··· DATASET ENTRIES
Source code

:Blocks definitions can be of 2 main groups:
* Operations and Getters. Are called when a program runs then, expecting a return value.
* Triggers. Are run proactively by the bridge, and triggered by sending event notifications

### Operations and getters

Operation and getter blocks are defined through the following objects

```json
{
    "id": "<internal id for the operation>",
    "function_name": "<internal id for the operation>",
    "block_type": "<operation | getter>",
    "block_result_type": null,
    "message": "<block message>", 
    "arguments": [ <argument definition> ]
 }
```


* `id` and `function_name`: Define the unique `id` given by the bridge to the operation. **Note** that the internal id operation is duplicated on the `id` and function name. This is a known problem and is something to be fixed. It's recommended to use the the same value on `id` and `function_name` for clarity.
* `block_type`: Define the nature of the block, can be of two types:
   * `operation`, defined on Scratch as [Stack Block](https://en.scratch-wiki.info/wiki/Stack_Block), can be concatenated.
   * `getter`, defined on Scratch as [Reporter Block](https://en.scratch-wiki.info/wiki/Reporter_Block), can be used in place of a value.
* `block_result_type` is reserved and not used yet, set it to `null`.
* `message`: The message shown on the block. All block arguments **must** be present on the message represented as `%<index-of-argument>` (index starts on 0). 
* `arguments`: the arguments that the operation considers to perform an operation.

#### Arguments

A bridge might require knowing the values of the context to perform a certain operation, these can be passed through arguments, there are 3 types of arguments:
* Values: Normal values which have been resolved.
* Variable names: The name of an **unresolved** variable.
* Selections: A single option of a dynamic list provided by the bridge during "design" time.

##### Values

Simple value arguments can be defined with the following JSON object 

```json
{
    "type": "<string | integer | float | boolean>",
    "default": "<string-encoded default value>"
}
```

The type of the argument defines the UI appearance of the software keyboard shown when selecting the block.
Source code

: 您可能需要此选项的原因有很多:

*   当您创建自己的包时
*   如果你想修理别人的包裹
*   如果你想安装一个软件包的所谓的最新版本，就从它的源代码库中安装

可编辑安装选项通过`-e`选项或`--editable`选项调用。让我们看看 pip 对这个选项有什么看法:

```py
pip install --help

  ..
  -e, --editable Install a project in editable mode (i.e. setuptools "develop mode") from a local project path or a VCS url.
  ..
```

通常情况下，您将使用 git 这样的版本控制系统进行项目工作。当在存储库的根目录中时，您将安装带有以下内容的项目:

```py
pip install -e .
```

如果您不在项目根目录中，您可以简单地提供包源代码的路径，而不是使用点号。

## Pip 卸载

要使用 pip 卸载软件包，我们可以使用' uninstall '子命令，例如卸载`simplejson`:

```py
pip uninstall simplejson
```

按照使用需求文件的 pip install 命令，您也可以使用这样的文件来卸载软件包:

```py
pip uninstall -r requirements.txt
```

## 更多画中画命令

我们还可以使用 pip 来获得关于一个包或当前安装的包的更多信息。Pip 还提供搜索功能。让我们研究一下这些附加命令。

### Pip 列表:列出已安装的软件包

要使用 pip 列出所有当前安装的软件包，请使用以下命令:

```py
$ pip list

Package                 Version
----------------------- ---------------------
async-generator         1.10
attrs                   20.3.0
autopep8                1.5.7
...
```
······
··· DATASET ENTRIES
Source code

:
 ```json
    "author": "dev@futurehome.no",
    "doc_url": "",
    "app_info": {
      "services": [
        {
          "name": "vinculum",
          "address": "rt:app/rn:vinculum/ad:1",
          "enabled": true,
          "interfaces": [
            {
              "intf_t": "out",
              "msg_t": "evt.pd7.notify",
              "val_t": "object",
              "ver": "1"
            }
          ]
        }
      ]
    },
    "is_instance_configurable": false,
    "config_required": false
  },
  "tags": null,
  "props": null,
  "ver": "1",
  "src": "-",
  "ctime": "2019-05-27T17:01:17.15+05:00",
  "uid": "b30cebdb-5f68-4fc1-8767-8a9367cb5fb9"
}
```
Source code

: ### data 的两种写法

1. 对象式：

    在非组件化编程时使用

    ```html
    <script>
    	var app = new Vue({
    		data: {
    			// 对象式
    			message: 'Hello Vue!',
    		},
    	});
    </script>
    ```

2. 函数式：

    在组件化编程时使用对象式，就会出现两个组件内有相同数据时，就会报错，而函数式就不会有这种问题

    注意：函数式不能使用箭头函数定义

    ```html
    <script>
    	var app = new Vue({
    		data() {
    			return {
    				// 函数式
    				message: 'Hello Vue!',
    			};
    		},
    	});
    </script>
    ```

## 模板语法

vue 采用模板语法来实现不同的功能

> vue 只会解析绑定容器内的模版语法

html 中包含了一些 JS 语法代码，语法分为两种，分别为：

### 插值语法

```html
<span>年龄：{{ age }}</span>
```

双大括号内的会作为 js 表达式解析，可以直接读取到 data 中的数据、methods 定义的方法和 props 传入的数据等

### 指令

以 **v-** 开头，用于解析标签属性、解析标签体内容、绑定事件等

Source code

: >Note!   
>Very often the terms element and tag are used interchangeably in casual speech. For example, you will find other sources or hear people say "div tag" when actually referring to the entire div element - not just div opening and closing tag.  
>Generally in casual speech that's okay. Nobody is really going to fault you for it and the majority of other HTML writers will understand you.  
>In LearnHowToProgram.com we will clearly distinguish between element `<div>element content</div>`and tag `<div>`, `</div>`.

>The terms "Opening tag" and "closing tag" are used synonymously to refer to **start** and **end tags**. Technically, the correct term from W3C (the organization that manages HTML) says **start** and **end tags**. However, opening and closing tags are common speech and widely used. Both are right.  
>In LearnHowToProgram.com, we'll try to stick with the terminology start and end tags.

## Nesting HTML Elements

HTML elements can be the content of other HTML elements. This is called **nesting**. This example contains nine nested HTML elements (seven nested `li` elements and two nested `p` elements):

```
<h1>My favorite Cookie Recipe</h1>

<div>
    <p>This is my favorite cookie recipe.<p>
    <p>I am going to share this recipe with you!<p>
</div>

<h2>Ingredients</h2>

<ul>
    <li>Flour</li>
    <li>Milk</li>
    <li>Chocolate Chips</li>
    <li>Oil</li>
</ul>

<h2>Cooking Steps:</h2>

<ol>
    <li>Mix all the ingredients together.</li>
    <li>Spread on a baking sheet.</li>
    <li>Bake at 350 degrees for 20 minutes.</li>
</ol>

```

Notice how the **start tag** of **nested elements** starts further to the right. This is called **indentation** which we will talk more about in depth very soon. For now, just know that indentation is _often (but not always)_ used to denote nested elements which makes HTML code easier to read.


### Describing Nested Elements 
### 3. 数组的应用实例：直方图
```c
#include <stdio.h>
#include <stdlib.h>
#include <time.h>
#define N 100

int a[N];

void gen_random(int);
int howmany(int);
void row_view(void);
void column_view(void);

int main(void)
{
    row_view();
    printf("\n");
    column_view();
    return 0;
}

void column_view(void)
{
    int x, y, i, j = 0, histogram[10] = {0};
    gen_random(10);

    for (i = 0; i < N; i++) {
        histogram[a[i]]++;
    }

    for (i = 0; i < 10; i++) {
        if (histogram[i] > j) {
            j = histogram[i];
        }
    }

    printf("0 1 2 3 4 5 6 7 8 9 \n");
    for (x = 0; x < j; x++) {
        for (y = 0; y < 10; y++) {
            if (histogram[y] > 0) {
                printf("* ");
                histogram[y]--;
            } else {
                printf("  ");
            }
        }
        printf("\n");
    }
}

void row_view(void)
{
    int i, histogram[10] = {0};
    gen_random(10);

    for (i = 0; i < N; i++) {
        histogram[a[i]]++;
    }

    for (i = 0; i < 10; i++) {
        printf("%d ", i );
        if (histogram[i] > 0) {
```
······
Each line above from the one with "以 **v-** 开头，用于解析标签属性、解析标签体内容、绑定事件等" up to and including the one with "and closing tag." must be set down exactly, and no line outside that span may appear.

◆ **WRITTEN SOLUTION**:
以 **v-** 开头，用于解析标签属性、解析标签体内容、绑定事件等

Source code

: >Note!   
>Very often the terms element and tag are used interchangeably in casual speech. For example, you will find other sources or hear people say "div tag" when actually referring to the entire div element - not just div opening and closing tag.  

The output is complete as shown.